Golden October held out through the 31st, and Dreary November jumped in to take its place on the first, just like clockwork. German weather is just as punctual as German people.
I overdid it carrying the groceries (I lugged 6 or 7 canvas bags—some hanging from my shoulders, some carried by the handles—in one go from the car to our third-floor apartment), so now I have a pinched nerve or strained muscles or something in my right shoulder up into my neck. I look like I’m doing a wicked impersonation of Frankenstein’s monster. Then when I went to give away some of my blood this morning to have my iron-levels checked, the phlebotomist (the good one) noticed the spot where I burned my arm last week on a cookie sheet coming out of the oven. It’s already kind of scabby, so it should be all pink and puckery in a few more days once the crust rubs off. I just need a big, gashing wound on my face now to top off the whole look.
With the neck and the blah weather, I haven’t really been able to make myself do anything productive, so then there’s the self-guilt thing...blah, blah, blah, boring-cakes.
But I am finally getting to the eye doctor this afternoon, so maybe I will have new contacts soon. These glasses have been a disaster from the beginning. I tried to save a little money by going to Pearle Vision (I think) instead of buying them from my optometrist, but with such a wonky prescription, I should have just stuck with the more expensive but better glasses at his office. Since I have a pretty bad astigmatism, I need some kind of special coating on the lenses, which is now peeling off the right lens. I have noticed that I see well up close only with my right eye and from afar only with the left, so I’m thinking my prescription might need some tweaking.

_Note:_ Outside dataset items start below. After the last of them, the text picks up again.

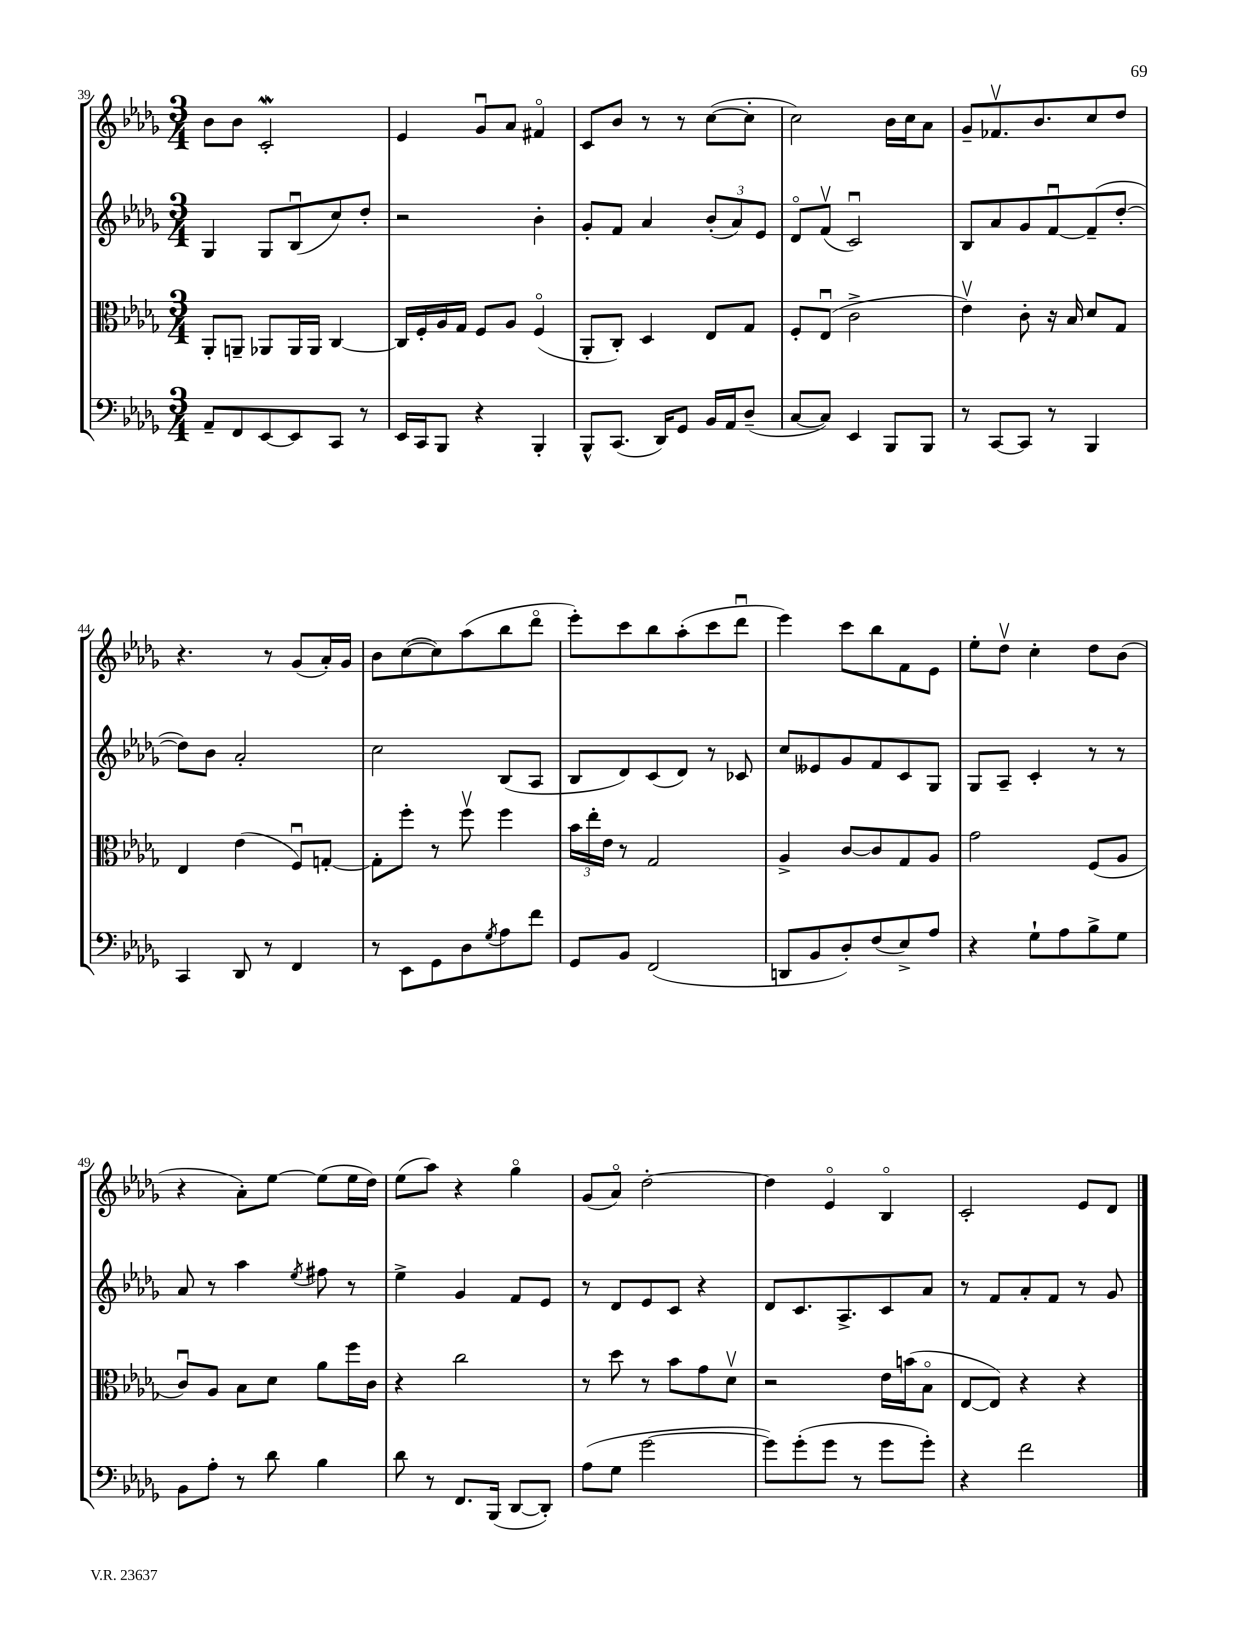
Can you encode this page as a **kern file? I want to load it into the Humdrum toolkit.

**kern	**kern	**kern	**kern
*staff4	*staff3	*staff2	*staff1
*clefF4	*clefC3	*clefG2	*clefG2
*k[b-e-a-d-g-]	*k[b-e-a-d-g-]	*k[b-e-a-d-g-]	*k[b-e-a-d-g-]
*M3/4	*M3/4	*M3/4	*M3/4
8AA-~/L	8AA-'/L	4G-/	8b-\L
8FF/	8AA~/J	.	8b-\J
[8EE-/	8AA-/L	8G-/L	2c'/
8EE-/]	16AA-/L	(8B-u/	.
.	16AA-/JJ	.	.
8CC/J	[4C/	8cc/)	.
8r	.	8dd-'/J	.
=	=	=	=
16EE-/LL	16C/]LL	2r	4e-/
16CC/J	16F'/	.	.
8BBB-/J	16A-/	.	.
.	16G-/JJ	.	.
4r	8F/L	.	8g-u/L
.	8A-/J	.	8a-/J
4BBB-'/	(4Fo/	4b-'\	4f#o/
=	=	=	=
8BBB-^^/L	8AA-'/L	8g-'/L	8c/L
(8.CC/J	8C'/J)	8f/J	8b-/J
.	4D-/	4a-/	8r
16DD-/LK)	.	.	.
8GG-/J	.	.	8r
16BB-/LL	8E-/L	(12b-'/L	([8cc\L
16AA-/J	.	.	.
.	.	12a-/)	.
(8D-~/J	8G-/J	.	8cc'\]J
.	.	12e-/J	.
=	=	=	=
[8C/L	8F'/L	8d-o/L	2cc\)
8C/]J)	(8E-u/J	(8fv/J	.
4EE-/	2c^\	2cu/)	.
8BBB-/L	.	.	16b-\LL
.	.	.	16cc\J
8BBB-/J	.	.	8a-\J
=	=	=	=
8r	4e-v\)	8B-/L	8g-~/L
[8CC/L	.	8a-/	8.f-v/
8CC/]J	8c'\	8g-/	.
.	.	.	8.b-/
8r	16r	[8fu/	.
.	16B-/	.	.
4BBB-/	8d-/L	(8f~/]	8cc/
.	8G-/J	[8dd-'/J	8dd-/J
=	=	=	=
4CC/	4E-/	8dd-\]L)	4.r
.	.	8b-\J	.
8DD-/	(4e-\	2a-'/	.
8r	.	.	8r
4FF/	8Fu/L)	.	(8g-/L
.	[8G'/J	.	16a-'/L)
.	.	.	16g-/JJ
=	=	=	=
8r	8G'\]L	2cc\	8b-\L
8EE-\L	8ff'\J	.	([8cc\
8GG-\	8r	.	8cc\])
8D-\	8ffv\	.	(8aa-\
8qG-/	.	.	.
8A-\	4ff\	(8B-/L	8bb-\
8f\J	.	8A-/J	8ddd-o\J
=	=	=	=
8GG-/L	24b-\LL	8B-/L	8eee-'\L)
.	24ee-'\	.	.
.	24e-\JJ	.	.
8BB-/J	8r	8d-/)	8ccc\
(2FF/	2G-/	(8c/	8bb-\
.	.	8d-/J)	(8aa-'\
.	.	8r	8ccc\
.	.	8c-/	8ddd-u\J
=	=	=	=
8DD/L	4A-^/	8cc/L	4eee-\)
8BB-/	.	8e--/	.
8D-'/)	[8c/L	8g-/	8ccc\L
(8F/	8c/]	8f/	8bb-\
8E-^/)	8G-/	8c/	8f\
8A-/J	8A-/J	8G-/J	8e-\J
=	=	=	=
4r	2g-\	8G-/L	8ee-'\L
.	.	8A-~/J	8dd-v\J
8G-`\L	.	4c'/	4cc'\
8A-\	.	.	.
8B-^\	(8F/L	8r	8dd-\L
8G-\J	8A-/J	8r	(8b-\J
=	=	=	=
8BB-\L	8cu/L)	8a-/	4r
8A-'\J	8A-/J	8r	.
8r	8B-\L	4aa-\	8a-'\L)
8d-\	8d-\J	.	[8ee-\J
.	.	8qee-/	.
4B-\	8a-\L	8ff#\	(8ee-\]L
.	16ff\L	8r	16ee-\L
.	16c\JJ	.	16dd-\JJ)
=	=	=	=
8d-\	4r	4ee-^\	(8ee-\L
8r	.	.	8aa-\J)
8.FF/L	2cc\	4g-/	4r
(16BBB-/Jk	.	.	.
[8DD-/L	.	8f/L	4gg-o\
8DD-'/]J)	.	8e-/J	.
=	=	=	=
(8A-\L	8r	8r	(8g-/L
8G-\J	8dd-\	8d-/L	8a-o/J)
[2g-\	8r	8e-/	[2dd-'\
.	8b-\L	8c/J	.
.	8g-\	4r	.
.	8d-v\J	.	.
=	=	=	=
8g-\]L)	2r	8d-/L	4dd-\]
(8g-'\	.	8.c/	.
8g-\J	.	.	4e-o/
.	.	8.A-^/	.
8r	.	.	.
8g-\L	16e-\LL	8c/	4B-o/
.	(16b\J	.	.
8g-'\J)	8B-o\J	8a-/J	.
=	=	=	=
4r	[8E-/L	8r	2c'/
.	8E-/]J)	8f/L	.
2f\	4r	8a-'/	.
.	.	8f/J	.
.	4r	8r	8e-/L
.	.	8g-/	8d-/J
==	==	==	==
*-	*-	*-	*-
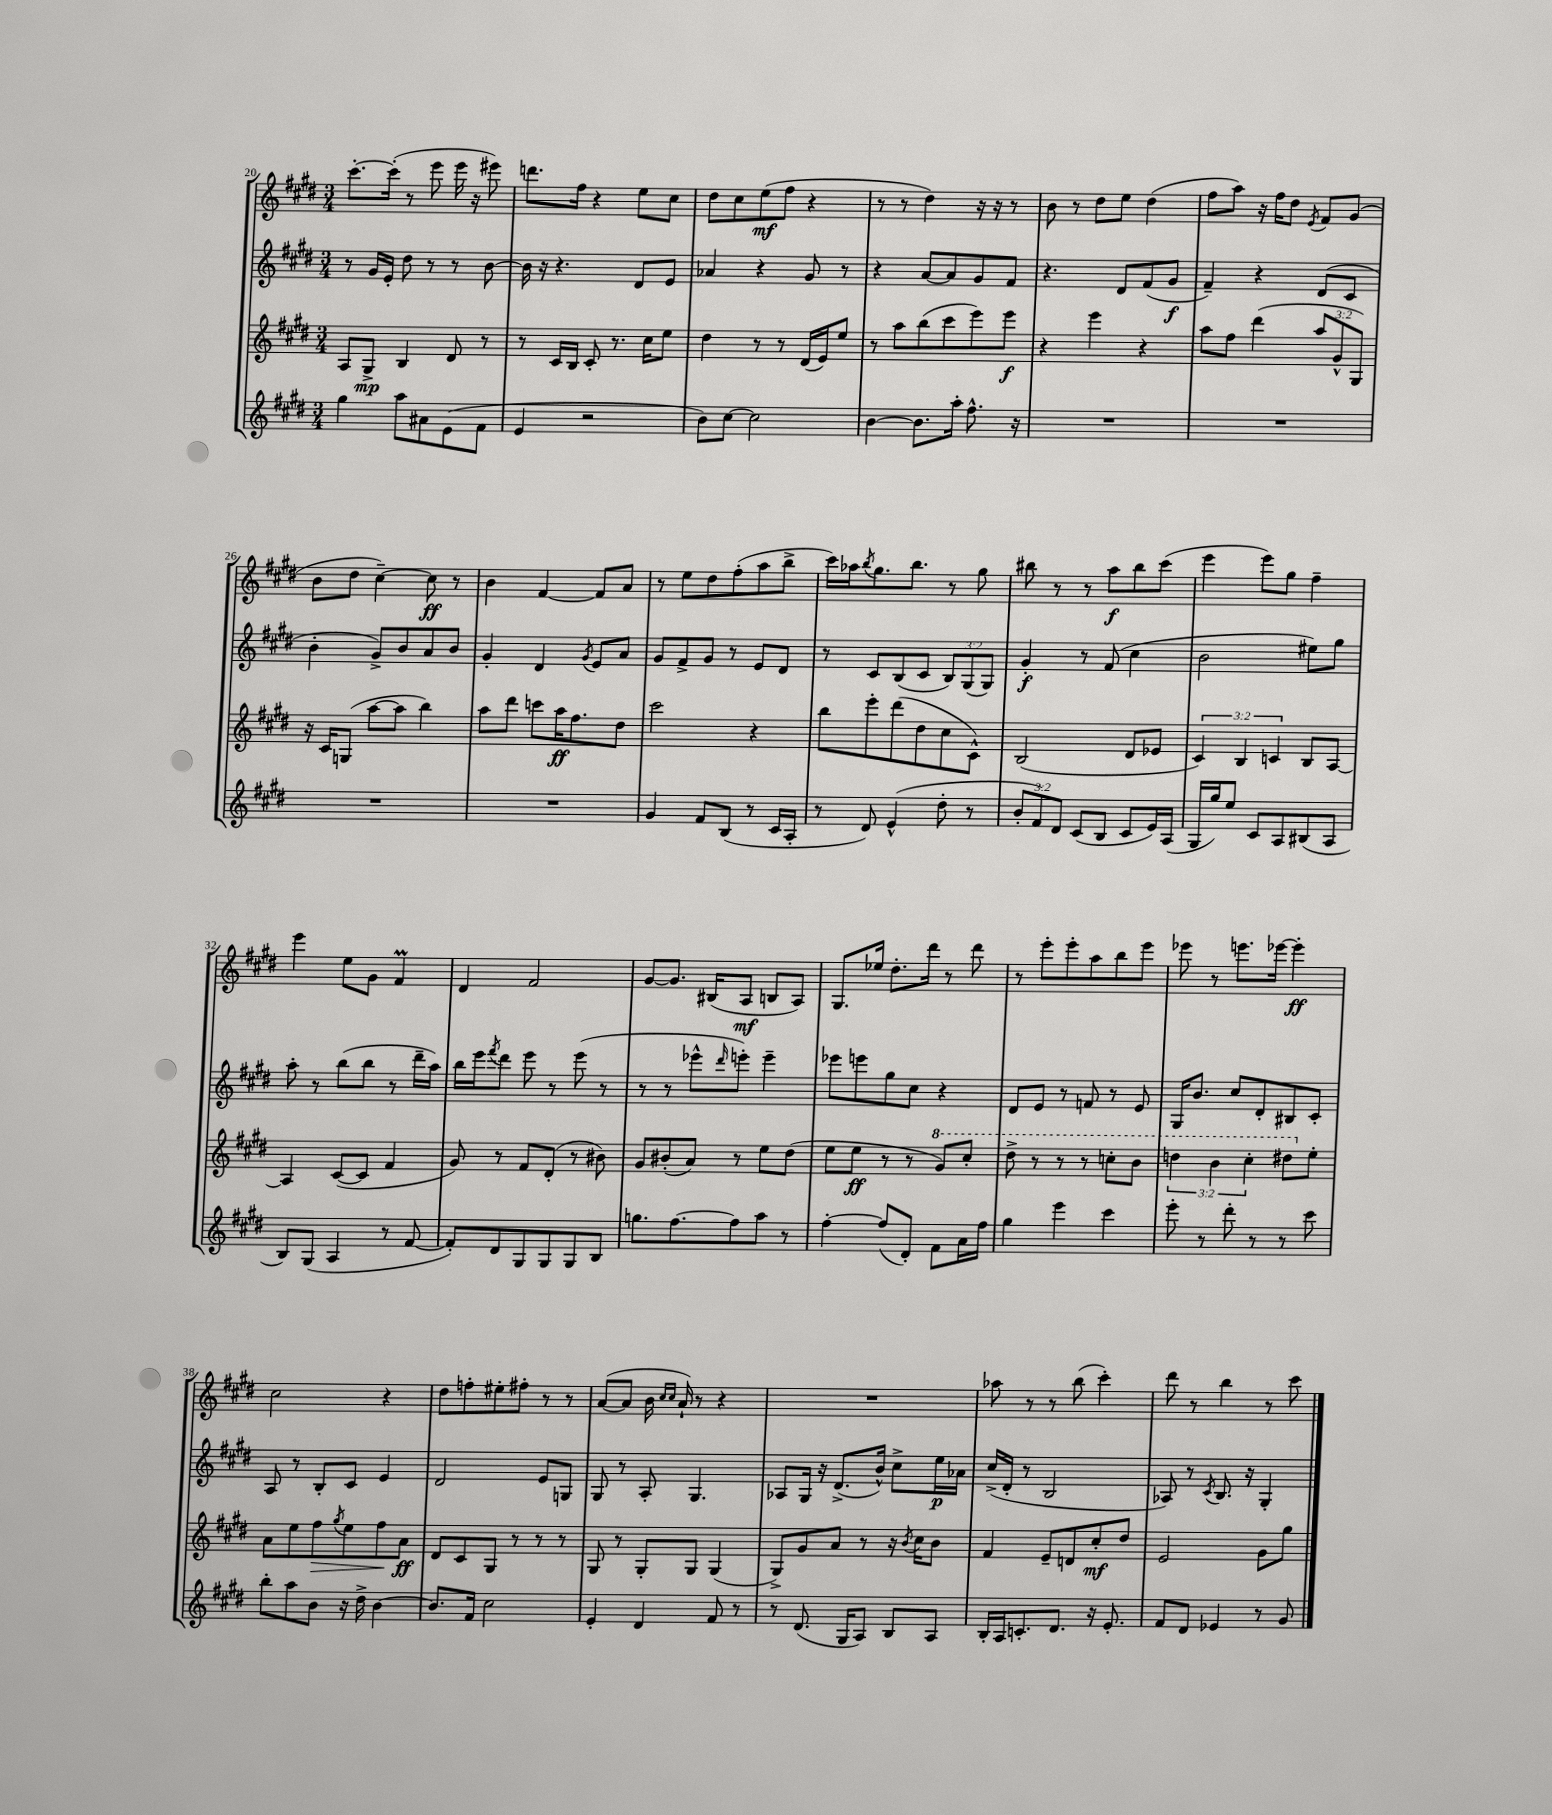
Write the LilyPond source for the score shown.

<<
\new StaffGroup <<
\new Staff = "s0" {
    \clef treble \key e \major \numericTimeSignature \time 3/4
    cis'''8.~-. cis'''16-.( r8 e'''8 e'''16 r16 eis'''8) |
    d'''8. fis''16 r4 e''8 cis''8 |
    dis''8 cis''8 e''8\mf( fis''8 r4 |
    r8 r8 dis''4) r16 r16 r8 |
    b'8 r8 dis''8 e''8 dis''4( |
    fis''8 a''8) r16 fis''16 dis''8 \acciaccatura { e'8 } fis'8 gis'8( |
    b'8 dis''8 cis''4~--) cis''8\ff r8 |
    b'4 fis'4~ fis'8 a'8 |
    r8 e''8 dis''8 fis''8-.( a''8 b''8-> |
    cis'''16) aes''16 \acciaccatura { b''8 } gis''8. b''8. r8 gis''8 |
    bis''8 r8 r8 a''8\f bis''8 cis'''8( |
    e'''4 e'''8) gis''8 fis''4-- |
    e'''4 e''8 gis'8 fis'4\prall |
    dis'4 fis'2 |
    gis'8~ gis'8. bis16( a8\mf b8 a8) |
    gis8. ees''16 dis''8.-. dis'''16 r8 dis'''8 |
    r8 e'''8-. e'''8-. a''8 b''8 e'''8 |
    ees'''8 r8 e'''8. ees'''16~ ees'''4-.\ff |
    cis''2 r4 |
    dis''8 f''8-. eis''8-. fis''8-. r8 r8 |
    a'8~( a'8 b'16 \grace { cis''16 cis''16 } a'16-!) r8 r4 |
    R2. |
    aes''8 r8 r8 b''8( cis'''4-.) |
    dis'''8 r8 b''4 r8 cis'''8 \bar "|." |
}
\new Staff = "s1" {
    \clef treble \key e \major \numericTimeSignature \time 3/4 \override Staff.TupletNumber.text = #tuplet-number::calc-fraction-text
    r8 gis'16 e'16-. dis''8 r8 r8 b'8~ |
    b'16 r16 r4. dis'8 e'8 |
    aes'4 r4 gis'8 r8 |
    r4 a'8~ a'8 gis'8 fis'8 |
    r4. dis'8 fis'8( gis'8\f |
    fis'4--) r4 dis'8( cis'8 |
    b'4-. gis'8->) b'8 a'8 b'8 |
    gis'4-. dis'4 \acciaccatura { gis'8 } e'8 a'8 |
    gis'8 fis'8-> gis'8 r8 e'8 dis'8 |
    r8 cis'8 b8( cis'8 \tuplet 3/2 { b8) gis8( gis8) } |
    gis'4-.\f r8 fis'8( cis''4 |
    b'2 eis''8) gis''8 |
    a''8-. r8 b''8( b''8 r8 dis'''16-- a''16) |
    b''16 e'''16 \acciaccatura { fis'''8 } dis'''8 e'''8 r8 e'''8( r8 |
    r8 r8 ees'''8-^ \grace { dis'''16 } e'''8-.) e'''4-- |
    ees'''8 e'''8 gis''8 cis''8 r4 |
    dis'8 e'8 r8 f'8 r8 e'8 |
    gis16 b'8. cis''8 dis'8-. bis8 cis'8-. |
    a8 r8 b8-. cis'8 e'4 |
    dis'2 e'8 g8 |
    gis8 r8 a8-. gis4. |
    aes8 gis16 r16 dis'8.->( b'16-^) cis''8-> e''16\p aes'16 |
    cis''16->( dis'16-. r8 b2 |
    aes8) r8 \acciaccatura { cis'8 } b8. r16 gis4-. \bar "|." |
}
\new Staff = "s2" {
    \clef treble \key e \major \numericTimeSignature \time 3/4 \override Staff.TupletNumber.text = #tuplet-number::calc-fraction-text
    a8 gis8->\mp b4 dis'8 r8 |
    r8 cis'16 b16 cis'8-. r8. cis''16 e''8 |
    dis''4 r8 r8 dis'16( e'16) e''8 |
    r8 a''8 b''8( cis'''8 e'''8) e'''8\f |
    r4 e'''4 r4 |
    a''8 fis''8 dis'''4( \tuplet 3/2 { a''8 gis'8-^ gis8) } |
    r16 cis'16 g8( a''8~ a''8 b''4) |
    a''8 dis'''8 c'''8 a''16\ff fis''8. dis''8 |
    cis'''2 r4 |
    b''8 e'''8-. dis'''8( dis''8 cis''8 cis'8-^) |
    b2( dis'8 ees'8 |
    \tuplet 3/2 { cis'4) b4 c'4 } b8 a8~ |
    a4 cis'8~( cis'8 fis'4 |
    gis'8) r8 fis'8 dis'8-.( r8 bis'8) |
    gis'8 bis'8-.( a'8) r8 e''8 dis''8( |
    e''8 e''8\ff r8 r8 \ottava #1 gis''8) cis'''8-. |
    dis'''8-> r8 r8 r8 c'''8-. b''8 |
    \tuplet 3/2 { d'''4 b''4 cis'''4-. } dis'''8 \ottava #0 e''8-. |
    a'8 e''8 fis''8\> \acciaccatura { gis''8 } e''8 fis''8\! a'8\ff |
    dis'8 cis'8 gis8 r8 r8 r8 |
    gis8 r8 gis8-. gis8 gis4( |
    gis8->) gis'8 a'8 r8 r16 \acciaccatura { b'8 } cis''16 b'8 |
    fis'4 e'8-- d'8 cis''8-.\mf dis''8 |
    e'2 gis'8 gis''8 \bar "|." |
}
\new Staff = "s3" {
    \clef treble \key e \major \numericTimeSignature \time 3/4 \override Staff.TupletNumber.text = #tuplet-number::calc-fraction-text
    gis''4 a''8 ais'8 e'8( fis'8 |
    e'4 r2 |
    b'8) cis''8~ cis''2 |
    b'4~ b'8. a''16-. fis''8.-^ r16 |
    R2. |
    R2. |
    R2. |
    R2. |
    gis'4 fis'8 b8( r8 cis'16 a16-. |
    r8 dis'8) e'4-^( dis''8-. r8 |
    \tuplet 3/2 { b'8-. fis'8) dis'8 } cis'8( b8 cis'8 e'16) a16( |
    gis16 gis''16) e''8 cis'8 a8 bis8( a8 |
    b8) gis8( a4 r8 fis'8~ |
    fis'8-.) dis'8 gis8 gis8 gis8 b8 |
    g''8. fis''8.~ fis''8 a''8 r8 |
    fis''4~-. fis''8( dis'8-.) fis'8 a'16 fis''16 |
    gis''4 e'''4 cis'''4 |
    e'''8-. r8 dis'''8-. r8 r8 cis'''8 |
    b''8-. a''8 b'8 r16 dis''16-> b'4~ |
    b'8. fis'16 cis''2 |
    e'4-. dis'4 fis'8 r8 |
    r8 dis'8.( gis16 a8) b8 a8 |
    b16-. a16 c'8.-. dis'8. r16 e'8.-. |
    fis'8 dis'8 ees'4 r8 gis'8 \bar "|." |
}
>>
>>
\layout { \context { \Score currentBarNumber = #20 } }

What else? Oh, yeah...what is up with furry boots this year? Even when it was still warm, say in early October, I saw a woman wearing a sundress and boots with fur trim and two little dangly, furry balls. Now they are in all the shops, and everyone is wearing them. Ick. And then I saw a purse that is cylindrical and covered in fur. Fur that appears to have been taken from a vomit-covered ocelot. Yes, it appears that I am still violently opposed to fur (even fake fur) as an accessory.